**Aim of the task:**
Repeat all of the data exactly. Leave nothing out.

Collected data:
= = = = = = =
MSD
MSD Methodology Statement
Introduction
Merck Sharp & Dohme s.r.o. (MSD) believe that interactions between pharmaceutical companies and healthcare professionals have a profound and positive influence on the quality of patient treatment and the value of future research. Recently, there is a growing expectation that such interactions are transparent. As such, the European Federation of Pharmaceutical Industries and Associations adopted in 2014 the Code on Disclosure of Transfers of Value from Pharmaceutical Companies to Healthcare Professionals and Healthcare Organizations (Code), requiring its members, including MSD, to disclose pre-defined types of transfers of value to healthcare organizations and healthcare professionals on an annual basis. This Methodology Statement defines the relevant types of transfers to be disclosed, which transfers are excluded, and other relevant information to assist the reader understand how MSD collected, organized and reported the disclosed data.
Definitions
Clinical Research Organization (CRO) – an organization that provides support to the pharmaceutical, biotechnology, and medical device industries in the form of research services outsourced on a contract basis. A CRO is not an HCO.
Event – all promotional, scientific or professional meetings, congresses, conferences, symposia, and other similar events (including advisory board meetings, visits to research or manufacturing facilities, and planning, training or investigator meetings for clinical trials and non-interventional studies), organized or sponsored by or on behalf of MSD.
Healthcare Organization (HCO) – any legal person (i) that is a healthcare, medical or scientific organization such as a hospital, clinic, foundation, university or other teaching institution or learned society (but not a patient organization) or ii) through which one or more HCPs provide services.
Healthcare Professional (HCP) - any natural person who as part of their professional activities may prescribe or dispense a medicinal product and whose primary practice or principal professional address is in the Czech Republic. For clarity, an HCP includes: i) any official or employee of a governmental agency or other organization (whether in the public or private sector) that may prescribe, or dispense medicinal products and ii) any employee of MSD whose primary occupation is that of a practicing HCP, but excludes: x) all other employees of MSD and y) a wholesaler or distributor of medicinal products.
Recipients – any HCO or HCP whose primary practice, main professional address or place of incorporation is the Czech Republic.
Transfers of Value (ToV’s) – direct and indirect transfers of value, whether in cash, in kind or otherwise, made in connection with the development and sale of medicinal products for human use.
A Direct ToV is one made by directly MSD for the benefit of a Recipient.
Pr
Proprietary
= = = = = = =
**Result below:**
MSD
MSD Methodology Statement
Introduction
Merck Sharp & Dohme s.r.o. (MSD) believe that interactions between pharmaceutical companies and healthcare professionals have a profound and positive influence on the quality of patient treatment and the value of future research. Recently, there is a growing expectation that such interactions are transparent. As such, the European Federation of Pharmaceutical Industries and Associations adopted in 2014 the Code on Disclosure of Transfers of Value from Pharmaceutical Companies to Healthcare Professionals and Healthcare Organizations (Code), requiring its members, including MSD, to disclose pre-defined types of transfers of value to healthcare organizations and healthcare professionals on an annual basis. This Methodology Statement defines the relevant types of transfers to be disclosed, which transfers are excluded, and other relevant information to assist the reader understand how MSD collected, organized and reported the disclosed data.
Definitions
Clinical Research Organization (CRO) – an organization that provides support to the pharmaceutical, biotechnology, and medical device industries in the form of research services outsourced on a contract basis. A CRO is not an HCO.
Event – all promotional, scientific or professional meetings, congresses, conferences, symposia, and other similar events (including advisory board meetings, visits to research or manufacturing facilities, and planning, training or investigator meetings for clinical trials and non-interventional studies), organized or sponsored by or on behalf of MSD.
Healthcare Organization (HCO) – any legal person (i) that is a healthcare, medical or scientific organization such as a hospital, clinic, foundation, university or other teaching institution or learned society (but not a patient organization) or ii) through which one or more HCPs provide services.
Healthcare Professional (HCP) - any natural person who as part of their professional activities may prescribe or dispense a medicinal product and whose primary practice or principal professional address is in the Czech Republic. For clarity, an HCP includes: i) any official or employee of a governmental agency or other organization (whether in the public or private sector) that may prescribe, or dispense medicinal products and ii) any employee of MSD whose primary occupation is that of a practicing HCP, but excludes: x) all other employees of MSD and y) a wholesaler or distributor of medicinal products.
Recipients – any HCO or HCP whose primary practice, main professional address or place of incorporation is the Czech Republic.
Transfers of Value (ToV’s) – direct and indirect transfers of value, whether in cash, in kind or otherwise, made in connection with the development and sale of medicinal products for human use.
A Direct ToV is one made by directly MSD for the benefit of a Recipient.
Pr
Proprietary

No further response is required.